─── Supplied passage ───

DETAILED DESCRIPTION OF THE PREFERRED EMBODIMENTS
[0022] Hereinafter, preferred embodiments of the present invention
will be described in detail with reference to the accompanying
drawings. Note that preferred embodiments described below are
merely preferred embodiments illustrative of the present invention,
and should not be construed as limiting the present invention, its
applications, or the range of its uses.
Motor Structure
[0023] FIG. 1 is a schematic diagram illustrating the structure of
a fuel pump 1 including a motor 2 according to the first preferred
embodiment of the present invention. The fuel pump 1 is preferably
located inside a fuel tank arranged to store fuel, such as gasoline
or diesel fuel, to be immersed in the fuel. The motor 2 is driven
to rotate an impeller 3, so that the fuel pump 1 draws the fuel
into a casing 4 and then discharges the fuel. As a result, the fuel
is delivered to an engine through a fuel pipe.
[0024] Specifically, in the fuel pump 1, the motor 2 and the
impeller 3 are contained inside the casing 4, which is
substantially tubular and preferably made of metal. The impeller 3
is connected to a rotating shaft 22 of the motor 2, and the motor 2
and the impeller 3 are arranged one above the other along an axial
direction. At an axial end of the motor 2, the casing 4 is covered
with an outlet side cover member 5 that is preferably made of
resin. At an end on the impeller 3 side, the casing 4 is covered
with a pump casing 11 and a pump cover 12. The pump casing 11 and
the pump cover 12 together define a pump chamber S. The pump
chamber S accommodates the impeller 3.

─── Information ───

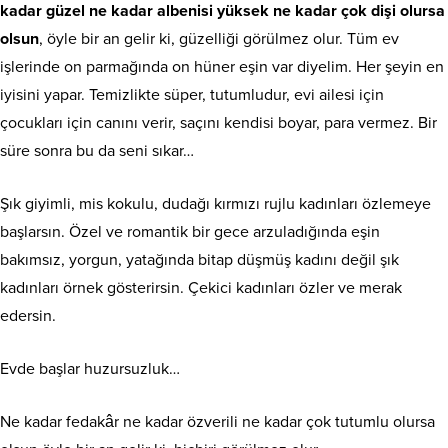
kadar güzel ne kadar albenisi yüksek ne kadar çok dişi olursa
olsun
, öyle bir an gelir ki, güzelliği görülmez olur. Tüm ev
işlerinde on parmağında on hüner eşin var diyelim. Her şeyin en
iyisini yapar. Temizlikte süper, tutumludur, evi ailesi için
çocukları için canını verir, saçını kendisi boyar, para vermez. Bir
süre sonra bu da seni sıkar…
Şık giyimli, mis kokulu, dudağı kırmızı rujlu kadınları özlemeye
başlarsın. Özel ve romantik bir gece arzuladığında eşin
bakımsız, yorgun, yatağında bitap düşmüş kadını değil şık
kadınları örnek gösterirsin. Çekici kadınları özler ve merak
edersin.
Evde başlar huzursuzluk…
Ne kadar fedakâr ne kadar özverili ne kadar çok tutumlu olursa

───

**The task**
Transcribe everything in the fuel pump description from "[0024] Specifically, in" down to "the impeller 3.", word for word.

**Expected answer**
[0024] Specifically, in the fuel pump 1, the motor 2 and the
impeller 3 are contained inside the casing 4, which is
substantially tubular and preferably made of metal. The impeller 3
is connected to a rotating shaft 22 of the motor 2, and the motor 2
and the impeller 3 are arranged one above the other along an axial
direction. At an axial end of the motor 2, the casing 4 is covered
with an outlet side cover member 5 that is preferably made of
resin. At an end on the impeller 3 side, the casing 4 is covered
with a pump casing 11 and a pump cover 12. The pump casing 11 and
the pump cover 12 together define a pump chamber S. The pump
chamber S accommodates the impeller 3.